С чьим заявлением о христианском учении соглашается автор исходного текста?

**Исходный текст:**
________________________

Антиномии
Антиномии
Попытка описания византийского богословия при одновременном использовании как исторического, так и систематического методов предполагает явный риск вызвать неудовольствие как историков, так и систематизаторов богословия. Автор настоящей работы, тем не менее, счел для себя возможным пойти на такой риск, потому что он во всем основном соглашается с недавним заявлением Ярослава Пеликана о христианском учении: «Предание без истории гомогенизирует все этапы развития в одну статично дефинированную истину; история без предания порождает такой историцизм, который релятивизует развитие христианской доктрины таким образом, что различение между естественным ростом и злокачественными отклонениями кажется чем–то совершенно произвольным»[565].

________________________

(Фрагмент набора данных)
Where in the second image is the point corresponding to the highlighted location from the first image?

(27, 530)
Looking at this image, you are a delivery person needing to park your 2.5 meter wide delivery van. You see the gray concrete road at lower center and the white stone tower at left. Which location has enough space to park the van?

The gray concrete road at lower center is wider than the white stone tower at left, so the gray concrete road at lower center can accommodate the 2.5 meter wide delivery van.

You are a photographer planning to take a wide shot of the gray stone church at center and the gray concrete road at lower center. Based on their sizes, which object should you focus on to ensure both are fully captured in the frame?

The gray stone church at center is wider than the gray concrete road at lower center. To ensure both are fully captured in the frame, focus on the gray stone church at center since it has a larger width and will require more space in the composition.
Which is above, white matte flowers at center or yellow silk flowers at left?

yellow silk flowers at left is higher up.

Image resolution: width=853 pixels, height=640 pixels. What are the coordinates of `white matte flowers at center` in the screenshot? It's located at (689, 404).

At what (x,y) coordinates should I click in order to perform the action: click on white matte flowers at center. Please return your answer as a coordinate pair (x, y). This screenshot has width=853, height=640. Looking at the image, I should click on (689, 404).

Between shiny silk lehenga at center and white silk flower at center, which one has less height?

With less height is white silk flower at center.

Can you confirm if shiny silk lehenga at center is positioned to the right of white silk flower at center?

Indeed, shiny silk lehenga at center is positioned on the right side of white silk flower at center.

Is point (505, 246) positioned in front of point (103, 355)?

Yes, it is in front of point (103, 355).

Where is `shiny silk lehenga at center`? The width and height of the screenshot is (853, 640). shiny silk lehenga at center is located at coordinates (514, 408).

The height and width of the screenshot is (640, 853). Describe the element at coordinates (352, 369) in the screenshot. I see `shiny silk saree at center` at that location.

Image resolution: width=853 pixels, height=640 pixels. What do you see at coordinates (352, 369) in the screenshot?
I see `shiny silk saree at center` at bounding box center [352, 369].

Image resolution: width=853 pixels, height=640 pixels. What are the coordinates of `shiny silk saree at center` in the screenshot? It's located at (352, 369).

________________________

**Решение:** С недавним заявлением Ярослава Пеликана.